Europäischer Rat

Ringen um Ölembargo überschattet EU-Sondergipfel

Eigentlich sollte es um Ukraine-Hilfen, Energiepreise und die Zusammenarbeit im Verteidigungsbereich gehen – doch beim zweitägigen EU-Sondergipfel in Brüssel wurde anfangs wieder nur um das geplante Ölembargo gestritten.

Ringen um Ölembargo überschattet EU-Sondergipfel

ahe Brüssel

Die seit Wochen anhaltenden Debatten um ein Embargo für russisches Erdöl haben am Montag die Staats- und Regierungschefs aus der EU erreicht, die in Brüssel zu einem Sondergipfel zusammengekommen sind. Bis kurz vor Beginn des Treffens hatten die Botschafter der 27 EU-Staaten noch vergeblich um einen Kompromiss gerungen. Ein neuer Kompromissvorschlag der EU-Kommission sieht vor, das Embargo zunächst nur auf Öl zu konzentrieren, das per Schiff eingeführt wird. Ungarn, das in der EU am abhängigsten von russischem Öl ist und ein Embargo bislang blockiert hat, könnte dann weiter über die „Druschba“-Pipeline mit Öl versorgt werden.

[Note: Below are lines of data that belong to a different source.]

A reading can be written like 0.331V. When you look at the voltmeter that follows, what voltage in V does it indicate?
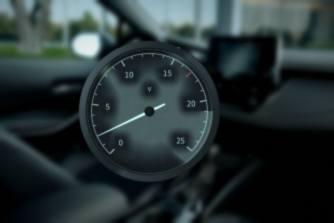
2V
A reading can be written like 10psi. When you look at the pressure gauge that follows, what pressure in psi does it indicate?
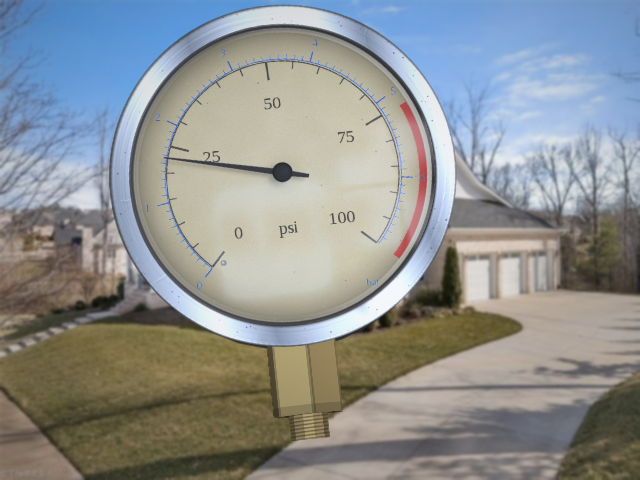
22.5psi
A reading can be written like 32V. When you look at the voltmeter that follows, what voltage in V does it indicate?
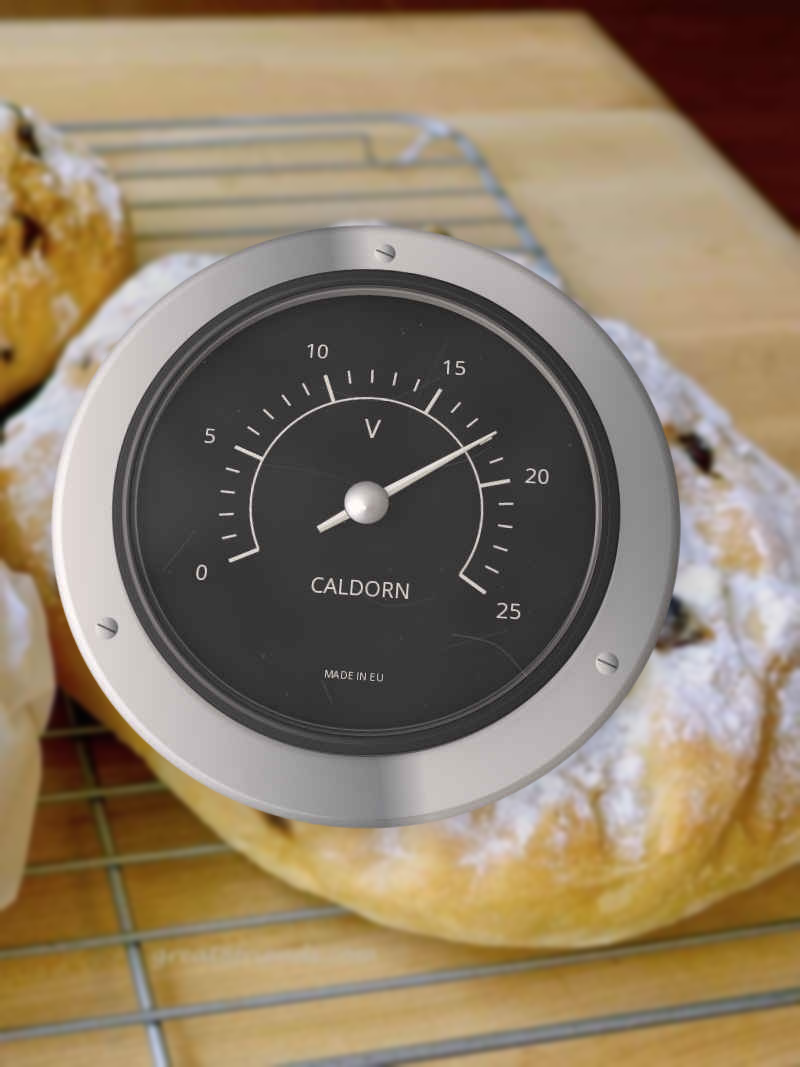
18V
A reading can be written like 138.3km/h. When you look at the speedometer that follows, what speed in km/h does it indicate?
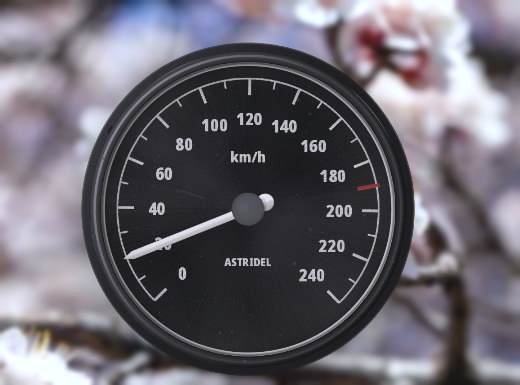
20km/h
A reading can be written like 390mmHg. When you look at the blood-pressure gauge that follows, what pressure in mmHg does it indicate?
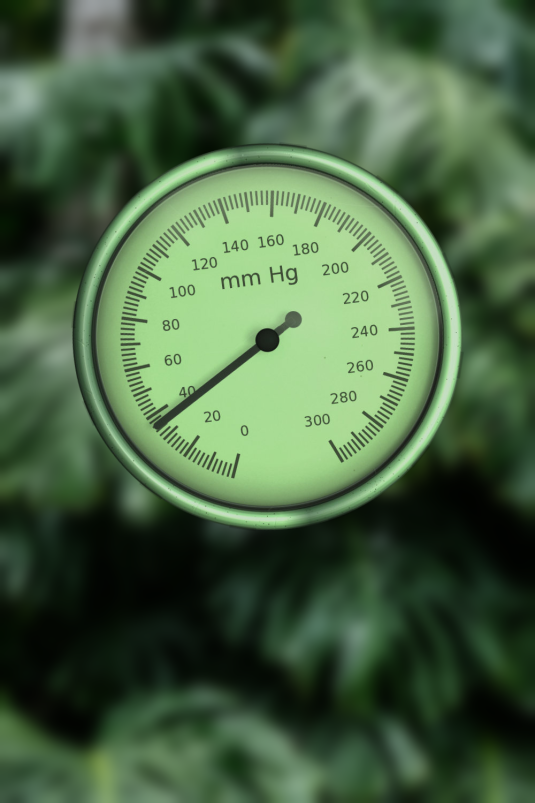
36mmHg
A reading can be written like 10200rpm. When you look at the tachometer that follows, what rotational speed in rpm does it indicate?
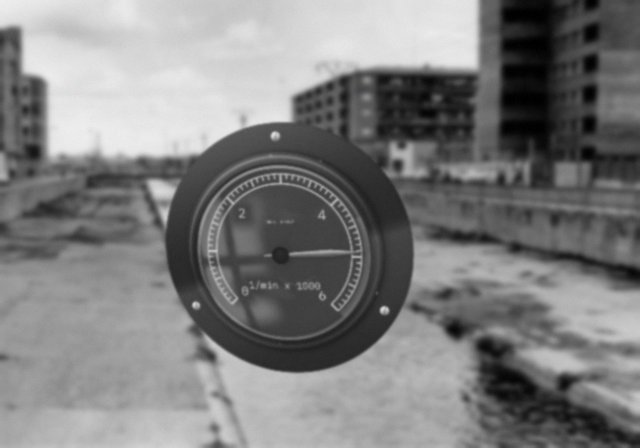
4900rpm
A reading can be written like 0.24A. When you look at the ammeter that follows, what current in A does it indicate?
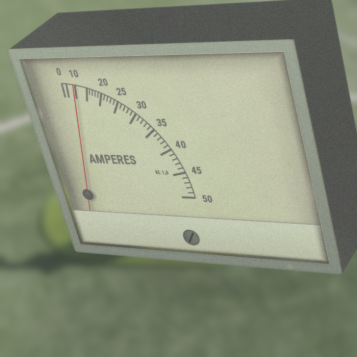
10A
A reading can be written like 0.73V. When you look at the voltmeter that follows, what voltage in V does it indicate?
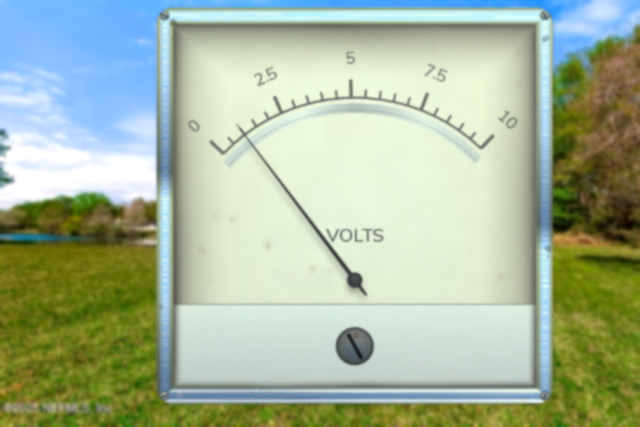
1V
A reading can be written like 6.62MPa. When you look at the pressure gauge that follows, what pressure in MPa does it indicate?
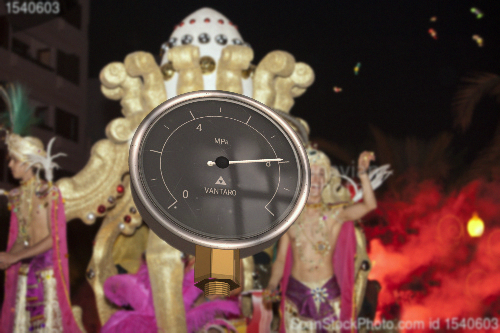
8MPa
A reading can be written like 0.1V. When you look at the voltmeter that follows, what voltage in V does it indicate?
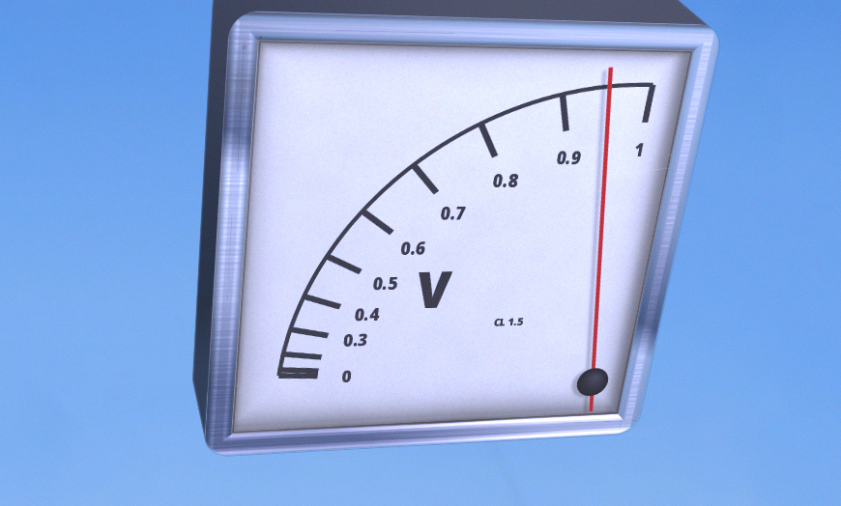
0.95V
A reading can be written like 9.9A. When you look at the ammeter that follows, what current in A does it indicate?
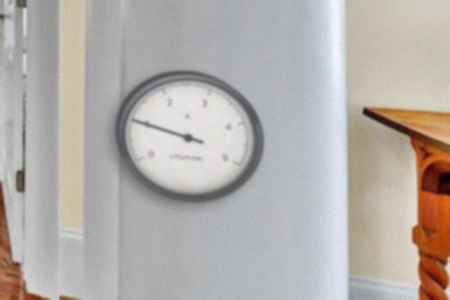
1A
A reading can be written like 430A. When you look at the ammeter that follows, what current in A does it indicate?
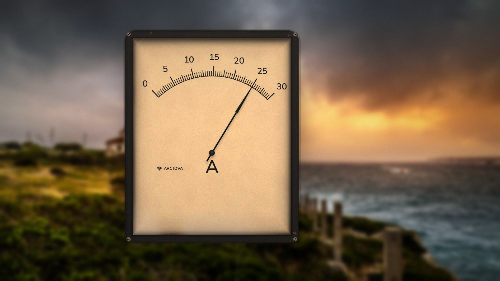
25A
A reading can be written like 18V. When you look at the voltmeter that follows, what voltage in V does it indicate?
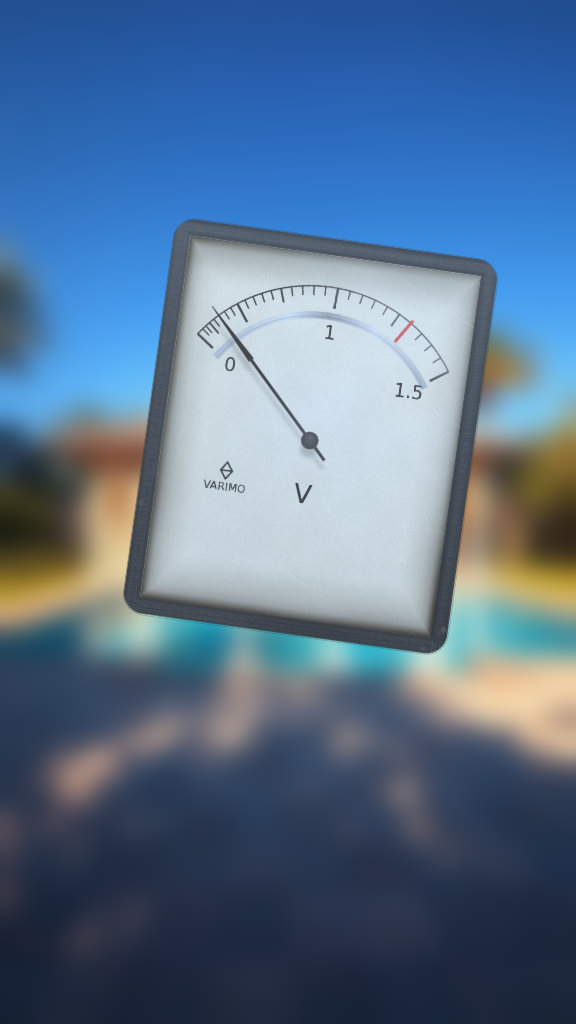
0.35V
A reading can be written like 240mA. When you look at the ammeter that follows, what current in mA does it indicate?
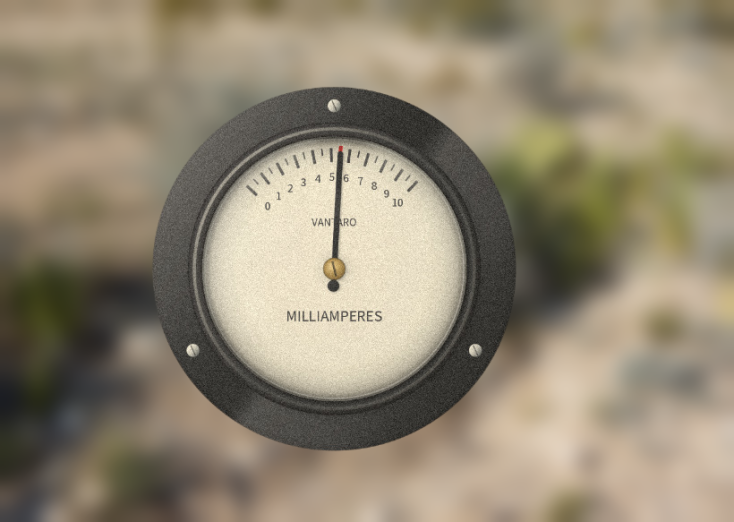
5.5mA
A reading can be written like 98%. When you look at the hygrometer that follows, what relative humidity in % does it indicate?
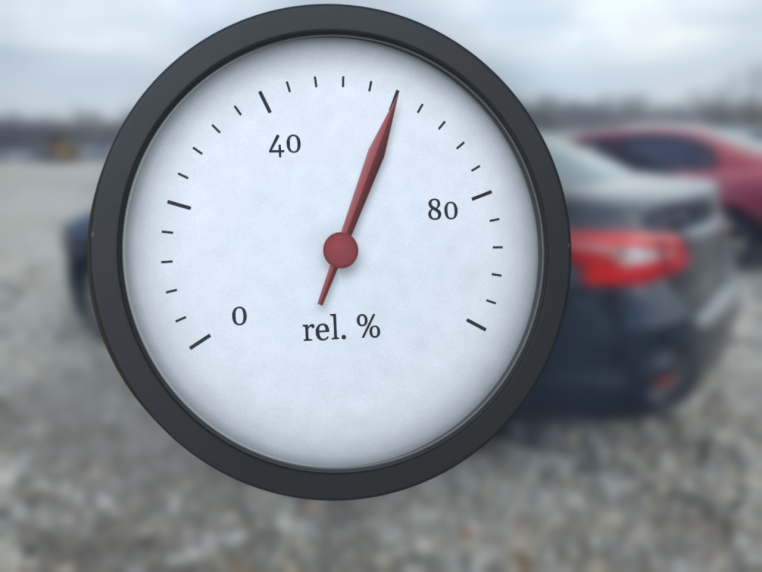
60%
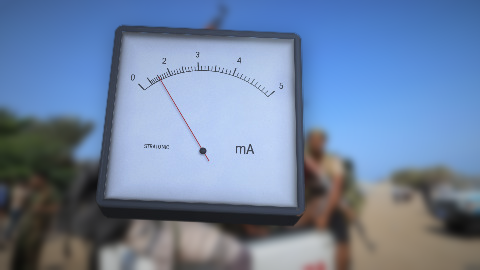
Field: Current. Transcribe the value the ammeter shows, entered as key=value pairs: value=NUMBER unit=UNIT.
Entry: value=1.5 unit=mA
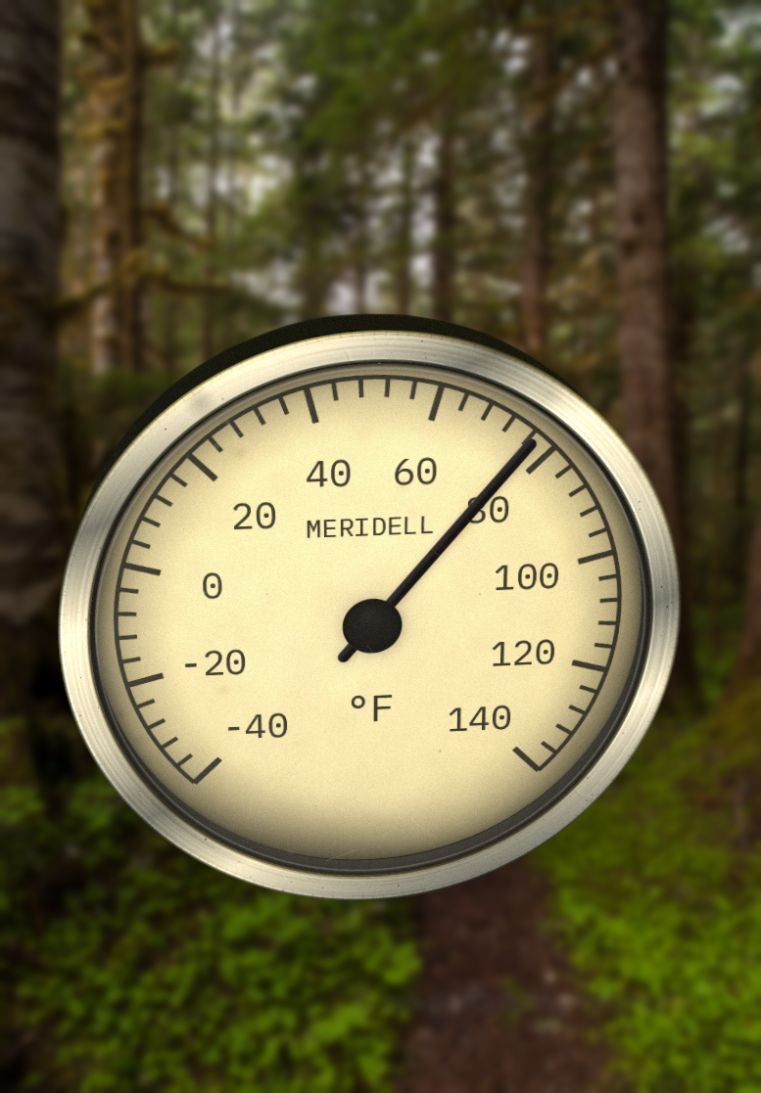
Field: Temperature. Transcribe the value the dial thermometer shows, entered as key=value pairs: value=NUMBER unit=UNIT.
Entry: value=76 unit=°F
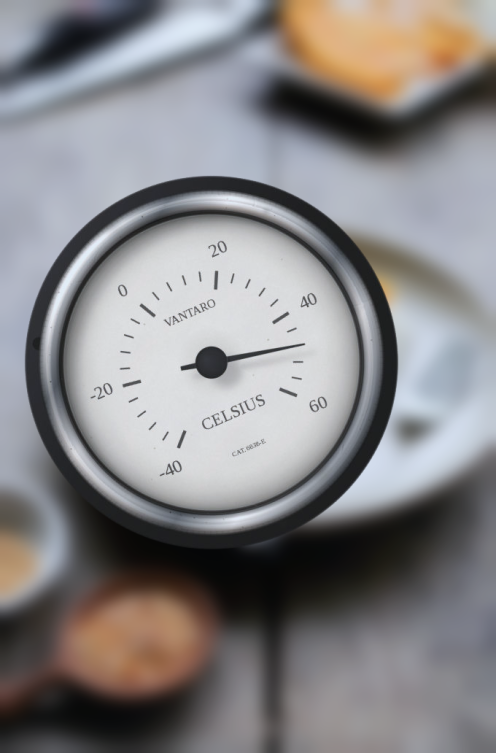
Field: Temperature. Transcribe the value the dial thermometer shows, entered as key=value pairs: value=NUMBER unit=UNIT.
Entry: value=48 unit=°C
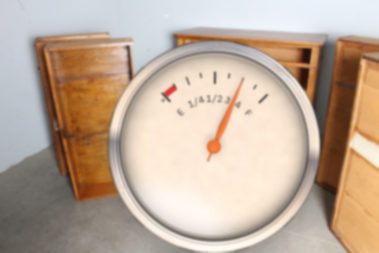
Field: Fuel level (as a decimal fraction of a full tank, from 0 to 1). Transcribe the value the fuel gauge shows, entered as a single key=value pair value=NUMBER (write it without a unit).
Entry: value=0.75
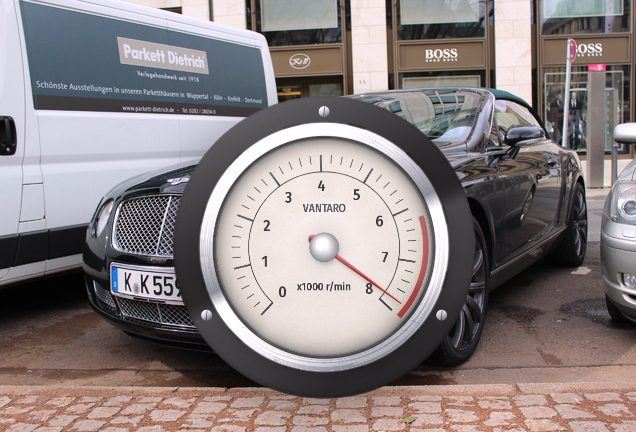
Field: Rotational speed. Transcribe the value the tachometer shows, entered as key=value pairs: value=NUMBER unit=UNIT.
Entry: value=7800 unit=rpm
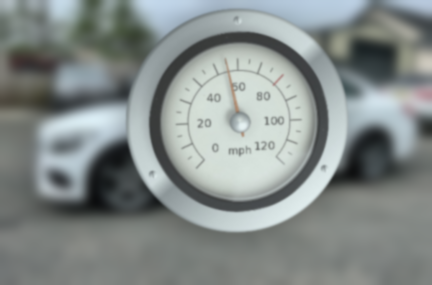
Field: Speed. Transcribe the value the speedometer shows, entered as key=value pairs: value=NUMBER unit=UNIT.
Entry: value=55 unit=mph
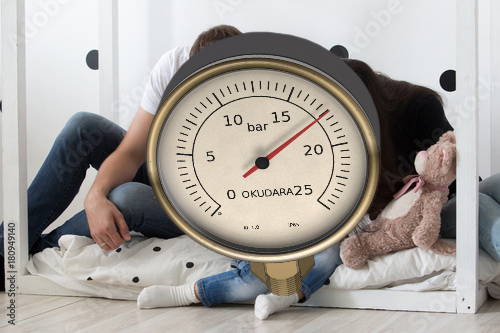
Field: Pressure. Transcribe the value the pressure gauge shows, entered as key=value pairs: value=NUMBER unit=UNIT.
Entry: value=17.5 unit=bar
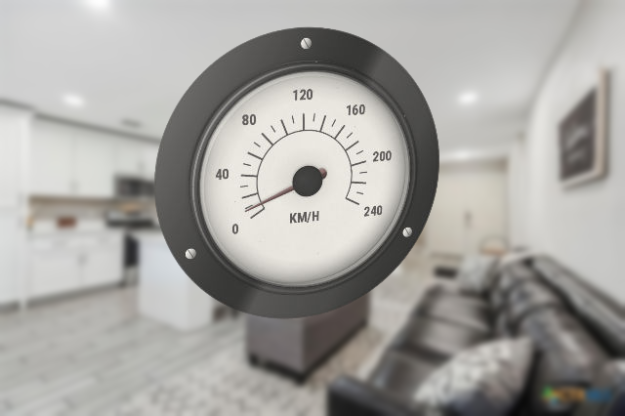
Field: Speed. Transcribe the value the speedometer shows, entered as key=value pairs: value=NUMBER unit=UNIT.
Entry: value=10 unit=km/h
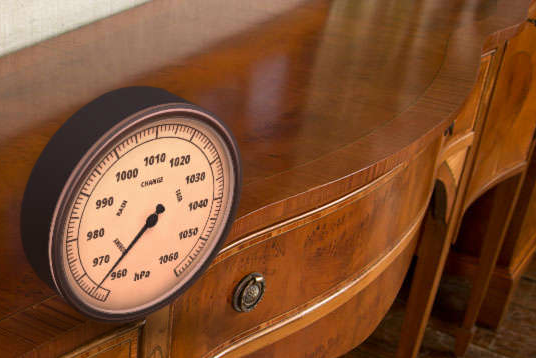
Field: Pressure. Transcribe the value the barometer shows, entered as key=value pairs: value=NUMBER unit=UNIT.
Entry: value=965 unit=hPa
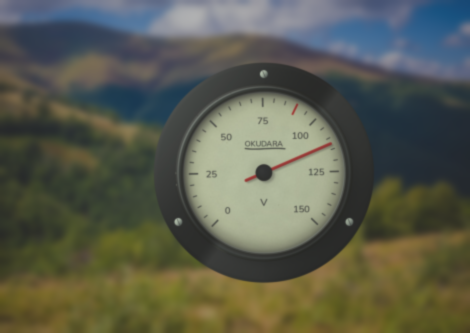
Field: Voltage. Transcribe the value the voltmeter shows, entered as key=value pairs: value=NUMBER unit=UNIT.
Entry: value=112.5 unit=V
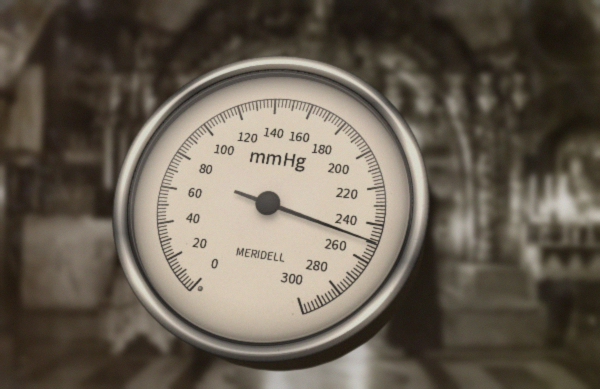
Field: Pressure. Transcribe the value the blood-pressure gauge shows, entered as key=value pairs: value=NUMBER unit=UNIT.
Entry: value=250 unit=mmHg
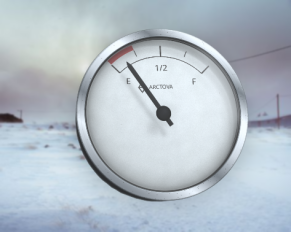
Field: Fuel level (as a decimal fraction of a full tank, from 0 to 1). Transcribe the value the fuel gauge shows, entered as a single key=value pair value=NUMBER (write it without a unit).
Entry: value=0.125
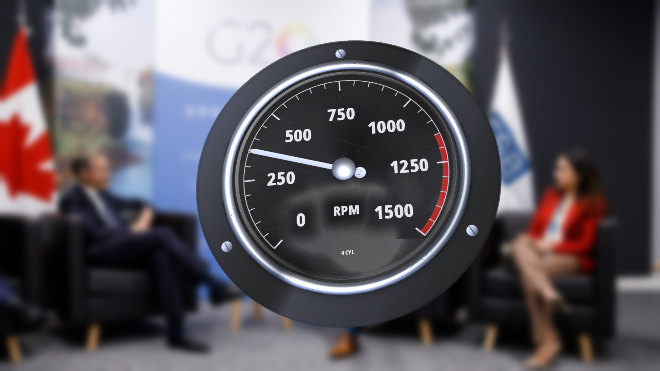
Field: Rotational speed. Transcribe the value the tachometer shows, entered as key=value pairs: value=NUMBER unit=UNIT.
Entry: value=350 unit=rpm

EU-Ratspräsident Charles Michel zeigte sich optimistisch, dass auf dieser Basis nach wochenlangem Streit ein Deal auf dem Gipfel gelingen wird. Skeptisch zeigte sich vor Beginn des Treffens weiterhin EU-Kommissionspräsidentin Ursula von der Leyen. Es sei wichtig, dass ein Embargo niemanden in der EU unfair belaste, sagte sie. „Und genau diese Frage haben wir noch nicht gelöst.“ Eine detaillierte Lösung hatten im Vorfeld ohnehin die wenigsten Beobachter in Brüssel erwartet. Als denkbar galt aber eine politische Grundsatzvereinbarung, die dann in den kommenden Wochen – möglicherweise bis zum nächsten regulären EU-Gipfel Ende Juni – weiter ausgearbeitet wird.

Ungarns Ministerpräsident Viktor Orbán bezeichnete den neuen Vorschlag der EU-Kommission als einen guten Ansatz. Er stellte in Brüssel zugleich erneut Forderungen. Es brauche Garantien für den Fall, dass – etwa wegen eines Unfalls – kein Pipeline-Öl mehr in sein Land geliefert werden könne, sagte Orbán. Dann müsse Ungarn das Recht haben, russisches Öl auch über den Seeweg zu beziehen.

Ungarn hatte zuvor bereits hohe finanzielle Forderungen an Brüssel gestellt. Dazu gehörten bis zu 550 Mill. Euro für die Umstellung von Raffinerieanlagen und 200 Mill. Euro für einen Anschluss an eine an der Adriaküste beginnende Pipeline. Die ungarischen Forderungen hatten Diskussionen über faire Wettbewerbsbedingungen unter den EU-Staaten aus­gelöst.

Ebenso wie andere rief Bundeskanzler Olaf Scholz in Brüssel zur Einigkeit auf. „Das einige Handeln besteht darin, dass alle verstehen, dass das nur funktioniert, wenn jeder sich als Teil einer Gemeinschaft begreift“, sagte Scholz in Richtung Orbán. Der Kanzler zeigte sich vor Beginn des Treffens allerdings auch optimistisch, dass beim Ölembargo ein Konsens gelingen wird. Alle arbeiteten konstruktiv und mit dem Willen, sich zu einigen, betonte Scholz.

Das Ölembargo ist Teil des sechsten Sanktionspakets der EU gegen Russland, das von der Leyen bereits vor vier Wochen im EU-Parlament vorgestellt hatte. Zum Paket gehört unter anderem auch der Ausschluss der mit Abstand größten russischen Bank, Sberbank, aus dem Zahlungskommunikationsnetzwerk Swift. Eigentlich standen die Sanktionen gar nicht auf der Agenda. Am Montag gab es noch Debatten um weitere Finanzhilfen für die Ukraine, nachdem die EU-Kommission vor zwei Wochen ein Paket von 9 Mrd. Euro vorgeschlagen hatte. Der ukrainische Präsident Wolodymyr Selenskyj war per Video nach Brüssel zugeschaltet. Zu den weiteren Themen gehören am Dienstag die Energiepreise, die Zusammenarbeit im Bereich Verteidigung sowie die Ernährungskrise.